● **WHAT YOU HAVE TO DO**
Each entry should be duplicated verbatim; its pictures should not be.

^^^^^^^^

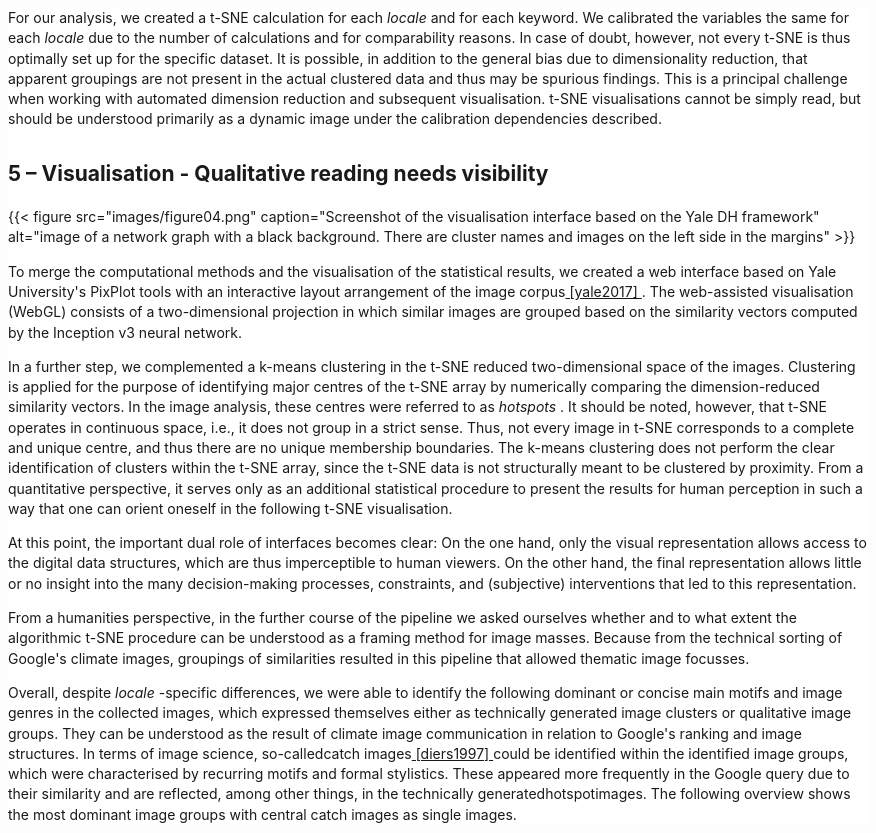 For our analysis, we created a t-SNE calculation for each _locale_ and for each keyword. We calibrated the variables the same for each _locale_ due to the number of calculations and for comparability reasons. In case of doubt, however, not every t-SNE is thus optimally set up for the specific dataset. It is possible, in addition to the general bias due to dimensionality reduction, that apparent groupings are not present in the actual clustered data and thus may be spurious findings. This is a principal challenge when working with automated dimension reduction and subsequent visualisation. t-SNE visualisations cannot be simply read, but should be understood primarily as a dynamic image under the calibration dependencies described.




## 5 – Visualisation - Qualitative reading needs visibility

{{< figure src="images/figure04.png" caption="Screenshot of the visualisation interface based on the Yale DH framework" alt="image of a network graph with a black background. There are cluster names and images on the left side in the margins"  >}}


To merge the computational methods and the visualisation of the statistical results, we created a web interface based on Yale University's PixPlot tools with an interactive layout arrangement of the image corpus<a class="footnote-ref" href="#yale2017"> [yale2017] </a>. The web-assisted visualisation (WebGL) consists of a two-dimensional projection in which similar images are grouped based on the similarity vectors computed by the Inception v3 neural network.

In a further step, we complemented a k-means clustering in the t-SNE reduced two-dimensional space of the images. Clustering is applied for the purpose of identifying major centres of the t-SNE array by numerically comparing the dimension-reduced similarity vectors. In the image analysis, these centres were referred to as _hotspots_ . It should be noted, however, that t-SNE operates in continuous space, i.e., it does not group in a strict sense. Thus, not every image in t-SNE corresponds to a complete and unique centre, and thus there are no unique membership boundaries. The k-means clustering does not perform the clear identification of clusters within the t-SNE array, since the t-SNE data is not structurally meant to be clustered by proximity. From a quantitative perspective, it serves only as an additional statistical procedure to present the results for human perception in such a way that one can orient oneself in the following t-SNE visualisation.

At this point, the important dual role of interfaces becomes clear: On the one hand, only the visual representation allows access to the digital data structures, which are thus imperceptible to human viewers. On the other hand, the final representation allows little or no insight into the many decision-making processes, constraints, and (subjective) interventions that led to this representation.

From a humanities perspective, in the further course of the pipeline we asked ourselves whether and to what extent the algorithmic t-SNE procedure can be understood as a framing method for image masses. Because from the technical sorting of Google's climate images, groupings of similarities resulted in this pipeline that allowed thematic image focusses.

Overall, despite _locale_ -specific differences, we were able to identify the following dominant or concise main motifs and image genres in the collected images, which expressed themselves either as technically generated image clusters or qualitative image groups. They can be understood as the result of climate image communication in relation to Google's ranking and image structures. In terms of image science, so-calledcatch images<a class="footnote-ref" href="#diers1997"> [diers1997] </a>could be identified within the identified image groups, which were characterised by recurring motifs and formal stylistics. These appeared more frequently in the Google query due to their similarity and are reflected, among other things, in the technically generatedhotspotimages. The following overview shows the most dominant image groups with central catch images as single images.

^^^^^^^^

● **EXPECTED ANSWER**
 For our analysis, we created a t-SNE calculation for each _locale_ and for each keyword. We calibrated the variables the same for each _locale_ due to the number of calculations and for comparability reasons. In case of doubt, however, not every t-SNE is thus optimally set up for the specific dataset. It is possible, in addition to the general bias due to dimensionality reduction, that apparent groupings are not present in the actual clustered data and thus may be spurious findings. This is a principal challenge when working with automated dimension reduction and subsequent visualisation. t-SNE visualisations cannot be simply read, but should be understood primarily as a dynamic image under the calibration dependencies described.




## 5 – Visualisation - Qualitative reading needs visibility

{{< figure src="images/figure04.png" caption="Screenshot of the visualisation interface based on the Yale DH framework" alt="image of a network graph with a black background. There are cluster names and images on the left side in the margins"  >}}


To merge the computational methods and the visualisation of the statistical results, we created a web interface based on Yale University's PixPlot tools with an interactive layout arrangement of the image corpus<a class="footnote-ref" href="#yale2017"> [yale2017] </a>. The web-assisted visualisation (WebGL) consists of a two-dimensional projection in which similar images are grouped based on the similarity vectors computed by the Inception v3 neural network.

In a further step, we complemented a k-means clustering in the t-SNE reduced two-dimensional space of the images. Clustering is applied for the purpose of identifying major centres of the t-SNE array by numerically comparing the dimension-reduced similarity vectors. In the image analysis, these centres were referred to as _hotspots_ . It should be noted, however, that t-SNE operates in continuous space, i.e., it does not group in a strict sense. Thus, not every image in t-SNE corresponds to a complete and unique centre, and thus there are no unique membership boundaries. The k-means clustering does not perform the clear identification of clusters within the t-SNE array, since the t-SNE data is not structurally meant to be clustered by proximity. From a quantitative perspective, it serves only as an additional statistical procedure to present the results for human perception in such a way that one can orient oneself in the following t-SNE visualisation.

At this point, the important dual role of interfaces becomes clear: On the one hand, only the visual representation allows access to the digital data structures, which are thus imperceptible to human viewers. On the other hand, the final representation allows little or no insight into the many decision-making processes, constraints, and (subjective) interventions that led to this representation.

From a humanities perspective, in the further course of the pipeline we asked ourselves whether and to what extent the algorithmic t-SNE procedure can be understood as a framing method for image masses. Because from the technical sorting of Google's climate images, groupings of similarities resulted in this pipeline that allowed thematic image focusses.

Overall, despite _locale_ -specific differences, we were able to identify the following dominant or concise main motifs and image genres in the collected images, which expressed themselves either as technically generated image clusters or qualitative image groups. They can be understood as the result of climate image communication in relation to Google's ranking and image structures. In terms of image science, so-calledcatch images<a class="footnote-ref" href="#diers1997"> [diers1997] </a>could be identified within the identified image groups, which were characterised by recurring motifs and formal stylistics. These appeared more frequently in the Google query due to their similarity and are reflected, among other things, in the technically generatedhotspotimages. The following overview shows the most dominant image groups with central catch images as single images.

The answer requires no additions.